Count the lines below containing "results". Number only.
───
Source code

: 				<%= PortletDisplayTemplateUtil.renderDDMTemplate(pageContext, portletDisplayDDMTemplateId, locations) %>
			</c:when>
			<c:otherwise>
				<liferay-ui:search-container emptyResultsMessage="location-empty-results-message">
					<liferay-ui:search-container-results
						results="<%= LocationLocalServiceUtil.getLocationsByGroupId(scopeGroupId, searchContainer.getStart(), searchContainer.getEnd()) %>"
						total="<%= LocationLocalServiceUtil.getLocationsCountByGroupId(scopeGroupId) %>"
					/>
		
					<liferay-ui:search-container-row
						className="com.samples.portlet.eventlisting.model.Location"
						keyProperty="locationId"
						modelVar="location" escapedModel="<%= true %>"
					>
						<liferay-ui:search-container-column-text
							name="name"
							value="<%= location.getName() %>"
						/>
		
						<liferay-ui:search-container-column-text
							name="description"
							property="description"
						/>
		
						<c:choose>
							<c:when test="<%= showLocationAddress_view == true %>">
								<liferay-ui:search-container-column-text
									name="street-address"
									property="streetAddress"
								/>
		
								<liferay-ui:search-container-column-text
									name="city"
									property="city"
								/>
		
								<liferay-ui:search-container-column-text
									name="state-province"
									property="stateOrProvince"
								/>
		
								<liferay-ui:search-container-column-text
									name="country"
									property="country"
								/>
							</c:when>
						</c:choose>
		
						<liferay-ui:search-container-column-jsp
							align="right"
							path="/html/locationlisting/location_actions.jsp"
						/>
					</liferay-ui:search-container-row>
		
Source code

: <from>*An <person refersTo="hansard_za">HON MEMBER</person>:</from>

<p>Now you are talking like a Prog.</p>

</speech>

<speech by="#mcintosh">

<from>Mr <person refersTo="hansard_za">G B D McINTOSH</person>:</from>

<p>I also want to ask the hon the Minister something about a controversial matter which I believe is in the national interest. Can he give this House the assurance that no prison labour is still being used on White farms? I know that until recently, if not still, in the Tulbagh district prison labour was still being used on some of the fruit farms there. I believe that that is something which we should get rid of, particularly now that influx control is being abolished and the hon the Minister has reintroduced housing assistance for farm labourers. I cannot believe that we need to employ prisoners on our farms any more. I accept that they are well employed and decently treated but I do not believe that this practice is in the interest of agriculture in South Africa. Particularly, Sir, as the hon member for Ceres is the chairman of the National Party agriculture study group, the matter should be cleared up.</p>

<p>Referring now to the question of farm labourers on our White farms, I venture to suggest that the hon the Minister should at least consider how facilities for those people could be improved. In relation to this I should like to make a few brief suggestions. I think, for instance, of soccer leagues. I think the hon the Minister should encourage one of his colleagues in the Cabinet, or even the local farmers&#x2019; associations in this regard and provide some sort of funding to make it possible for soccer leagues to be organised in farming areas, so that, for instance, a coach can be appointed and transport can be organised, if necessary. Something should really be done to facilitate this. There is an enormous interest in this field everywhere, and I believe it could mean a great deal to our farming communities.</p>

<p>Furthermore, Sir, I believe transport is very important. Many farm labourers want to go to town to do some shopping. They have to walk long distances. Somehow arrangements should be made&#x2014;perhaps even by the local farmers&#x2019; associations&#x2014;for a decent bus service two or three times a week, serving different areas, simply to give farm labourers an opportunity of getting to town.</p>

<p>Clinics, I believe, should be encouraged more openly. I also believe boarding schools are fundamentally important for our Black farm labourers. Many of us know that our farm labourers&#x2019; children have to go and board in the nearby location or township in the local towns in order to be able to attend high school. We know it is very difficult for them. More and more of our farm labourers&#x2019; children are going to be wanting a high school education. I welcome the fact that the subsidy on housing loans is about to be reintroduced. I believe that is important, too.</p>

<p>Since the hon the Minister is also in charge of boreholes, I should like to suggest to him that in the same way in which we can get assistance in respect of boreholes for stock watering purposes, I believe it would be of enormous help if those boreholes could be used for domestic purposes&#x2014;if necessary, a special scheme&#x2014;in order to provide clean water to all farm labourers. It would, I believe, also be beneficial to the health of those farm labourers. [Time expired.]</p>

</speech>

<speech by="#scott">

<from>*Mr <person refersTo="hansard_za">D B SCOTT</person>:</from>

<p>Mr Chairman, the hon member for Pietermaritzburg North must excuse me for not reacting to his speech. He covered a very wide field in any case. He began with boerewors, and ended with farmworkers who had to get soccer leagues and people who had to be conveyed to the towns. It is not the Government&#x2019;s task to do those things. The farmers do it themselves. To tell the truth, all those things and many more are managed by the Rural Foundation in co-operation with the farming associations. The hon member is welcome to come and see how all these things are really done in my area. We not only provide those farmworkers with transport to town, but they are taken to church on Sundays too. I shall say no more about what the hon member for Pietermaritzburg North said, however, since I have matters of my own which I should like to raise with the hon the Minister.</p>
───
> _Problem solution_
3